構造体も同様です。キッチンタイマーのスケッチは、メロディーデータを構造体にしました。構造体は以下のように宣言して、
struct oto {
uint16_t onkai;
uint16_t nagasa;
}
音階データと長さデータを組にしました。この構造体の変数を宣言する場合は、以下のように書きます。
struct oto alarm_melody;
先ほどの列挙型と同様に、構造体宣言もこれで特に問題ないと思いますが、以下のように「oto型」という変数型があればもう少しスケッチが楽にかけますよね。
oto alarm_melody;
このようなことを実現するために「typedef」という仕組みが用意されています。
「typedef」という仕組みは、このように自分で作った列挙型や構造体を、あたかもuint8_t型などと同じような変数型として使えるようにしてしまおう、というコンセプトなんです。
typedefの使い方
typedefは新しく型(type)を定義(define)するものです。書き方は以下のようになります。
具体的な例を確認した方が早いので、先ほどの「oto」という構造体を使ってtypdefの使い方を確認します。以下の構造体を「oto型」という新しい変数型として宣言する場合を考えます。まず構造体は以下のように宣言しました。
struct oto {
uint16_t onkai;
uint16_t nagasa;
}
これを「oto」型として宣言したい場合は、先ほどの書き方のように「typedef」と書き、続いて上の構造体を書いて、最後に新しい変数型の名前を書きます。

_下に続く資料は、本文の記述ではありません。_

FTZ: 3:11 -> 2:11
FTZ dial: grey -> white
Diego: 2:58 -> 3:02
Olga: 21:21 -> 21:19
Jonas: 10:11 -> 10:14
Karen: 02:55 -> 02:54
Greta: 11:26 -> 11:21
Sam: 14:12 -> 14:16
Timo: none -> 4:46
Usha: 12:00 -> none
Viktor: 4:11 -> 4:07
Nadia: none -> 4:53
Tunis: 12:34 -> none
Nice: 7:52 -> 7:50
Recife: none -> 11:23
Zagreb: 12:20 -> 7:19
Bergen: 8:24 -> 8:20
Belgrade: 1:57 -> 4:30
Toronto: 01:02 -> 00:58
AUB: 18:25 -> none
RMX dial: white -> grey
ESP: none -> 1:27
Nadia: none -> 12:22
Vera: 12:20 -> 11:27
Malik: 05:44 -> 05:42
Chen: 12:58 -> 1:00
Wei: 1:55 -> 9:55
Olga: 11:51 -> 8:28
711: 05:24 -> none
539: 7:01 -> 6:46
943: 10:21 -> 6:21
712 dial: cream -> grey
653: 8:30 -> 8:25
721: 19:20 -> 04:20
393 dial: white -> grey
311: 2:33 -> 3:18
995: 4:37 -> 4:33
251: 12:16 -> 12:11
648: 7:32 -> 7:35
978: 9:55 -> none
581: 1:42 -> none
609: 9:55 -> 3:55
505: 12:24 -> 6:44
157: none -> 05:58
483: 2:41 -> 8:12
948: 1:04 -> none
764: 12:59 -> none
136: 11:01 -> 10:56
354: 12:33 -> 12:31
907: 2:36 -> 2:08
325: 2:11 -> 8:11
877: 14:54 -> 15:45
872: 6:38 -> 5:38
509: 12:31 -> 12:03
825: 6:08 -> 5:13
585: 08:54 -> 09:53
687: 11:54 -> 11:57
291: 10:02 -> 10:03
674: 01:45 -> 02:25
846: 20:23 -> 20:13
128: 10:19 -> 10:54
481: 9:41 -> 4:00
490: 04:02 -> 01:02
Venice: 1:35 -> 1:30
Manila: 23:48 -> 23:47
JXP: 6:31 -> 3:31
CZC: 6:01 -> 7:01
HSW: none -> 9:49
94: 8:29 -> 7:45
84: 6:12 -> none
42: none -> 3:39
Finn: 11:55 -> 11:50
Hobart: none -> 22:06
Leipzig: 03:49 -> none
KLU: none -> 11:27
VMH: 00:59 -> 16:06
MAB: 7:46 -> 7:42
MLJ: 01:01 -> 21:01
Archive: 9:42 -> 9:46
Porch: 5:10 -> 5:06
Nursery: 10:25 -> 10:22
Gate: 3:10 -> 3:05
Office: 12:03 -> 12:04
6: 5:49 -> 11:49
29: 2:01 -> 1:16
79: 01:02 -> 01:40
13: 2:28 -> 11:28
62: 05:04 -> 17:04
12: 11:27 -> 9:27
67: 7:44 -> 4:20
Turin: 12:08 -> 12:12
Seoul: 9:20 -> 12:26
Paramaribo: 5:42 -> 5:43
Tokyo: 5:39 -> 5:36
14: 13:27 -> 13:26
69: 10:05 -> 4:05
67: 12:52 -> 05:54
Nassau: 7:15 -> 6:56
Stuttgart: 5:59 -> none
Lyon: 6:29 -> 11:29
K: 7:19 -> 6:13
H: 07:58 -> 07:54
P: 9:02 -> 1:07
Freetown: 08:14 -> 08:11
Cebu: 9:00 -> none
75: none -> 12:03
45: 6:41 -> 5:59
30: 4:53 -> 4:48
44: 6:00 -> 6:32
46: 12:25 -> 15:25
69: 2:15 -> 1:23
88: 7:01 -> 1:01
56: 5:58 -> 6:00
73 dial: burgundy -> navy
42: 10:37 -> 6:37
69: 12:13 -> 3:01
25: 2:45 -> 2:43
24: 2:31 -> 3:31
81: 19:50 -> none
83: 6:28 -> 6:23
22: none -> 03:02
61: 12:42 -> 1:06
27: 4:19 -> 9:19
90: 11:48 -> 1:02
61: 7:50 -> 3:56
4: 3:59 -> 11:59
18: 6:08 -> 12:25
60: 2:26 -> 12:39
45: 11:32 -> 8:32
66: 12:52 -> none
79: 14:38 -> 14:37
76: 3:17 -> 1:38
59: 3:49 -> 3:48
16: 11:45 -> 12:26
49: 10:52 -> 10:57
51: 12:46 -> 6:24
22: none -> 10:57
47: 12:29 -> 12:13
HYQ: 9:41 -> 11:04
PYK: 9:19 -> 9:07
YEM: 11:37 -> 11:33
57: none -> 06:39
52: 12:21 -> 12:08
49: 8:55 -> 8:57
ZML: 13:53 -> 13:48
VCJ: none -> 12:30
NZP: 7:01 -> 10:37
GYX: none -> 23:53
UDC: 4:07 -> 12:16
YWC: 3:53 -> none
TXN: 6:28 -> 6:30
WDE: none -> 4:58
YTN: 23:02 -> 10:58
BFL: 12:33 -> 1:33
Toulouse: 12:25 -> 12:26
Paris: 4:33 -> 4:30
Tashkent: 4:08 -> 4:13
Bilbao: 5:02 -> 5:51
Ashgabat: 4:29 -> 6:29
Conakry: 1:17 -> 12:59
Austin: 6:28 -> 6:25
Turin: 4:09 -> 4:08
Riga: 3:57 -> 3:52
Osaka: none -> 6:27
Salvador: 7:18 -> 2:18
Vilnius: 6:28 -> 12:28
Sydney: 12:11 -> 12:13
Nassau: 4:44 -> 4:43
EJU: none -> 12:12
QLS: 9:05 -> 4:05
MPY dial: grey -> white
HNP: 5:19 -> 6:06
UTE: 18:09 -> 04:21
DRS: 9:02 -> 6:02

この例は、先ほどの書き方の色に合わせて書いていて、さらにそれぞれの項目の行を分けています。
ただ、この宣言だとエラーになってしまうんです。その理由ですが、「oto」という名前が2ヶ所に書かれてしまっているためです。一度使った名前は使うことができません。
そこで、typdefを使うときは、一般的に列挙型や構造体のタグ名の前に「 _ 」(アンダーバー/アンダースコア)をつける慣習になっています。
さらに、これも慣習ですが以下のようにtypedefの部分は「struct タグ名 { 」の部分まで1行に書き、最後の新しい型名は「 } 」のすぐ後に書くことが多いようです。
また、typedefで新しい変数型を定義する場合、タグ名は必要ないので以下のように省略することも多いです。いろいろなスケッチを見ていると省略するケースが多い印象があります。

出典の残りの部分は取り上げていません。